Grapes were a crop Wink knew he wanted to grow from the very beginning. “There was about an acre of grapes planted here when we came. We kind of cut our teeth on making wine from them and we planted a bunch more acres of grapes. Then we realized pretty quickly that if we were going to make any money from grapes that we had to make wine from them. It was regarded as a added value product. It was really about farm income.”
“We tried various value-added preserves and other ways to use our culled peaches and apples. There’s no premium for organic grapes around here, but there’s a lot of interest in wine made with organic grapes. The fresh fruit is highly perishable. Peaches last maybe a couple of weeks, picked ripe and in our walk-in cooler at thirty-three degrees. And the apples will maybe keep to Christmas. but the wine just gets better with age. So it’s much more shelf stable and it has a higher value. It’s a way to really put value on the crop. And it’s kind of fun to make.”

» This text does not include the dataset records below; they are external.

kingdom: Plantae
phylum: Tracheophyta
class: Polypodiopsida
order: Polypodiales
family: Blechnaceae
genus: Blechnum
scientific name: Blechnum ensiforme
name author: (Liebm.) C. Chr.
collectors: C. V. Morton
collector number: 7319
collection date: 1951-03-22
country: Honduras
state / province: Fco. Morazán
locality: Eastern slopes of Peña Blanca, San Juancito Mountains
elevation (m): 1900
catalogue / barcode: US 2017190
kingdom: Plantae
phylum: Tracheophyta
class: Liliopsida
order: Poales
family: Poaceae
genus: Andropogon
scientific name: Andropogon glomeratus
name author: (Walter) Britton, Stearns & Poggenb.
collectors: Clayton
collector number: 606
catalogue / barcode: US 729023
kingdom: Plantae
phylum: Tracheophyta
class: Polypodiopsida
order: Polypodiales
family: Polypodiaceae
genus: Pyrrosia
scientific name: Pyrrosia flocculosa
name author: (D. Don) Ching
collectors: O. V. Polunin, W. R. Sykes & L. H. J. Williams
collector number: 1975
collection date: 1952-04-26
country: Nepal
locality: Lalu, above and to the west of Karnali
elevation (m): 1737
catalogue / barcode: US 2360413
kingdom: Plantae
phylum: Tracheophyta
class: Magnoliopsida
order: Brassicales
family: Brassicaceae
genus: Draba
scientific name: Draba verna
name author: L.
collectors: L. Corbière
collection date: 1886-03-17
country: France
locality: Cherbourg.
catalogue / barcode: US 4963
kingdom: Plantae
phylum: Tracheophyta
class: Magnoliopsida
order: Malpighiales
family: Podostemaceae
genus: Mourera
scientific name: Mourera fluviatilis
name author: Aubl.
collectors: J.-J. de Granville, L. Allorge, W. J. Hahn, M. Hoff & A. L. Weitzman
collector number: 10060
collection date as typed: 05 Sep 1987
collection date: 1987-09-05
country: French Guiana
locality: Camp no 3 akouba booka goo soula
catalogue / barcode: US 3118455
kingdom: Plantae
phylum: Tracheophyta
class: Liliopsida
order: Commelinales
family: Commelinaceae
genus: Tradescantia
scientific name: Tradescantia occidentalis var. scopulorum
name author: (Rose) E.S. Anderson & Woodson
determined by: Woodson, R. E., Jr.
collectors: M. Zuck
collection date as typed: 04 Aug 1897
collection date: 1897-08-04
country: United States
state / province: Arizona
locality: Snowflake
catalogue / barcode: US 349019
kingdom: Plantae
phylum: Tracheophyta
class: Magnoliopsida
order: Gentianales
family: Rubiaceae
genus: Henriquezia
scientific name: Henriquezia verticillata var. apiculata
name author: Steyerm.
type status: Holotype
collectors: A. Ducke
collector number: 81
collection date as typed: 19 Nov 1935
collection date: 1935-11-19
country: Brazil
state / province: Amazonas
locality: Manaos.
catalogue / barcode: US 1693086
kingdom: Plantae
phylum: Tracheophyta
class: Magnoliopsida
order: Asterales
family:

“My wife and I are fortunate to have the freedom to explore these ideas and it’s been an eye-opener for me. I feel for my young-farmer friends: sincere, motivated, hard-working, young people who are striving to raise food in ethical ways that are good for people and for the planet, who are also trying to raise a family and provide for their children's future. I am very aware of the challenge they face of meeting the high cost of productive land, and the cost of credit, while operating in the world of cheap food. What’s wrong with this picture where these young people carry the burden and the money-lenders laugh all the way to the bank? It’s just plain wrong.”
Keeping up with the orchards, sheep, and wine-making has not dampened Wink’s activism. He is a leader on agricultural and trade issues in both the Western Colorado Congress and Western Organization of Resource Councils (WORC). He is part of WORC’s grassroots effort to change the North American Free Trade Agreement as the U.S., Mexico and Canada renegotiate the trade deal.
“We want an open and transparent process,” he said of the renegotiations. “It has to support living wages and working conditions for agricultural workers and workers in industry. It should protect the environment, not undermine it. All of those are, of course, in competition with interests big business and transnational corporations. It’s time for our trade agreements to support the interests of the people and not the corporations.”